**** Available data

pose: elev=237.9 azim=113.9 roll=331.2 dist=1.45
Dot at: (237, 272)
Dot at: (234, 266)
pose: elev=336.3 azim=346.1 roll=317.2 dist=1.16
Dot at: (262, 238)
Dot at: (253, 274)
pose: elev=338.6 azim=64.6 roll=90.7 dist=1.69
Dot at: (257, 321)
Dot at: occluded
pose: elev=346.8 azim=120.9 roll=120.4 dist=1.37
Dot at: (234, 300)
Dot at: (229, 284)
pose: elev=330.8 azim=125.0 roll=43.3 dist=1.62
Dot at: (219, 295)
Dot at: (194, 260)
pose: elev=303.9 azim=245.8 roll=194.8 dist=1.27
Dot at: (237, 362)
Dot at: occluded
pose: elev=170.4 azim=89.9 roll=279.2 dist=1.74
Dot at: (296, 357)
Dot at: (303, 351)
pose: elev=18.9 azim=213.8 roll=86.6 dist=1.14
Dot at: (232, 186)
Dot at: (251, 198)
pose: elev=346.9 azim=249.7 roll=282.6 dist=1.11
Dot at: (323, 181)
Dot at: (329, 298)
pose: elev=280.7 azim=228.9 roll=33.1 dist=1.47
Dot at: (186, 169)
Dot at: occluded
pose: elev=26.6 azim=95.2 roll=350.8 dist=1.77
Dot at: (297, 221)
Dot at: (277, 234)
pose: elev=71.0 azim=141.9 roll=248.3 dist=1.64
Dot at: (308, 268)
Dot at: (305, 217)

********

Task statement: Select each line from the items above that contains the string "dist" and copy it out in full, treating uppercase and lowercase as different.

Solution to the problem:
pose: elev=237.9 azim=113.9 roll=331.2 dist=1.45
pose: elev=336.3 azim=346.1 roll=317.2 dist=1.16
pose: elev=338.6 azim=64.6 roll=90.7 dist=1.69
pose: elev=346.8 azim=120.9 roll=120.4 dist=1.37
pose: elev=330.8 azim=125.0 roll=43.3 dist=1.62
pose: elev=303.9 azim=245.8 roll=194.8 dist=1.27
pose: elev=170.4 azim=89.9 roll=279.2 dist=1.74
pose: elev=18.9 azim=213.8 roll=86.6 dist=1.14
pose: elev=346.9 azim=249.7 roll=282.6 dist=1.11
pose: elev=280.7 azim=228.9 roll=33.1 dist=1.47
pose: elev=26.6 azim=95.2 roll=350.8 dist=1.77
pose: elev=71.0 azim=141.9 roll=248.3 dist=1.64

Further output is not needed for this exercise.